South Africa

South Africa

South Africa equity injection in doubt

SOUTH AFRICA: Confusion seems to have engulfed a $2.8 billion lifeline for South Africa's power utility Eskom that was intended to help it fund its capacity expansion programme.

The South African government announced in early November that the cabinet had approved a $2.8 billion equity injection for Eskom, which is seeking $62 billion to implement its expansion plan. This is hoped to add 12.3GW to the country's national grid by 2017 through projects that include the 100MW Sere wind farm in South Africa's Western Cape province.

Energy minister Dipuo Peters and the ministry of finance have given different explanations as to how the $2.8 billion is to be raised and whether or not the funding will be subjected to the normal government budget approval process.

Although initially billed as an injection of equity for Eskom, Peters says the $2.8 billion "is not additional funding but a guarantee from government to allow Eskom to raise loans from the market".
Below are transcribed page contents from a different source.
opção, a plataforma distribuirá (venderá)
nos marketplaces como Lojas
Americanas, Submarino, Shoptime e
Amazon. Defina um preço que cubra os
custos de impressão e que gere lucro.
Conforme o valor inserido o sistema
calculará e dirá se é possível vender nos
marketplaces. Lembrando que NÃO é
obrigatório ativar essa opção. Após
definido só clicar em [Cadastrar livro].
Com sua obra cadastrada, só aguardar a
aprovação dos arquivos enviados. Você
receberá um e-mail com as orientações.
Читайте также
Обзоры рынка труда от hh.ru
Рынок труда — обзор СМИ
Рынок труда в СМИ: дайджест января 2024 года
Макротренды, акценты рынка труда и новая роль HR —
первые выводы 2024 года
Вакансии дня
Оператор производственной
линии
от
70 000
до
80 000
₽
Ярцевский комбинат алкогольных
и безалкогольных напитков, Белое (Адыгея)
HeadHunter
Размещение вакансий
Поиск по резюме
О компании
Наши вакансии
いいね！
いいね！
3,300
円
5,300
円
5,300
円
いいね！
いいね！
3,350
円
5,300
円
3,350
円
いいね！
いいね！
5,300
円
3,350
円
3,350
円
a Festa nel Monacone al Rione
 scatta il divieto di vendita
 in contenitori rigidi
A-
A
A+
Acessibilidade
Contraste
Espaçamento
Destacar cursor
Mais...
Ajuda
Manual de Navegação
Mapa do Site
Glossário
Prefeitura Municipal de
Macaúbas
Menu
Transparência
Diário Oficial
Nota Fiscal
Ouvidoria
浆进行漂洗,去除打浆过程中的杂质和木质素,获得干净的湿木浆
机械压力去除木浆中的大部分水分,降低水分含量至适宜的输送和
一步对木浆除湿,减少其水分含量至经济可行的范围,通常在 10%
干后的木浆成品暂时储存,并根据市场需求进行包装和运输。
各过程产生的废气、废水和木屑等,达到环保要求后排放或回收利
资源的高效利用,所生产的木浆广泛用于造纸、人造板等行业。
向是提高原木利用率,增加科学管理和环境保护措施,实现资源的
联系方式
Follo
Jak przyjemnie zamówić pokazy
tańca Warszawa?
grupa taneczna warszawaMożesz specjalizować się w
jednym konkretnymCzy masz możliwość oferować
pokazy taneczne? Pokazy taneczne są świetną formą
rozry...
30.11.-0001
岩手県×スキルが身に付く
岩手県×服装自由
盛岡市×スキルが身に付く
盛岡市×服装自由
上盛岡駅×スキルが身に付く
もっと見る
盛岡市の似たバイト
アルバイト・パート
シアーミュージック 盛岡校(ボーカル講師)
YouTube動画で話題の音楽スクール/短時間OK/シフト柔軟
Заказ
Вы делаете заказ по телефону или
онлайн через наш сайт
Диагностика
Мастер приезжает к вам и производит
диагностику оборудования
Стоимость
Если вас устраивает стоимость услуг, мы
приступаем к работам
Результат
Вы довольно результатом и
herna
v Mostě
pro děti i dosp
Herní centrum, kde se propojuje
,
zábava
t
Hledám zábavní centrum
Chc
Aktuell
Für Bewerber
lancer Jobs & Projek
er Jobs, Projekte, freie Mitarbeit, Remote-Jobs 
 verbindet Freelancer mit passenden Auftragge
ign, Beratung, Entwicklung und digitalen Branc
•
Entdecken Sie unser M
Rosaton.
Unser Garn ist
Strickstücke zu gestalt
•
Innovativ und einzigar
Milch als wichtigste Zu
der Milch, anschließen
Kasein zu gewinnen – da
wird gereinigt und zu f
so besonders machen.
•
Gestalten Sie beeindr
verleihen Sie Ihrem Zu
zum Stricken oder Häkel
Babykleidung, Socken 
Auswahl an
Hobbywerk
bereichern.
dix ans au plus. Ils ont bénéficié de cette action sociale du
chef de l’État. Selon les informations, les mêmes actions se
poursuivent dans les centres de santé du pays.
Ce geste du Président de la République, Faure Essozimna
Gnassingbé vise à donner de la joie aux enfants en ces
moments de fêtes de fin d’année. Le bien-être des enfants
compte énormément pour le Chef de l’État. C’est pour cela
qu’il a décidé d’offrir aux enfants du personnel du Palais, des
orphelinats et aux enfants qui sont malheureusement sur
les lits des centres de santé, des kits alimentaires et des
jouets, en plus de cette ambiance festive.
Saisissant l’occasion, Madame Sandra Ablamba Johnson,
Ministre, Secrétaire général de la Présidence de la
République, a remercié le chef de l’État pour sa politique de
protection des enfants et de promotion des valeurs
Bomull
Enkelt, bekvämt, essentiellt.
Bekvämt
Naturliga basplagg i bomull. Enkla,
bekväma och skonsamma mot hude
But Treasury spokesperson Jabulani Sikhakhane says the funding would have to undergo normal budgetary processes and receive the approval of parliament. South Africa's next national budget is due in February 2011, meaning Eskom's efforts to raise funds for projects such as Sere will have to wait until then.

The $157 million plant was initially slated for completion last May but has been delayed for lack of funding, according to Eskom's 2010 half-year financial report. The wind farm is part of the company's $1.2 billion renewable-energy generation programme, dubbed the Eskom Renewable Energy Investment Project.

Eskom has an estimated financial shortfall of $26.77 billion over seven years. The government has been seeking to boost the power utility's coffers through a hybrid financing model that includes guarantees and equity injection.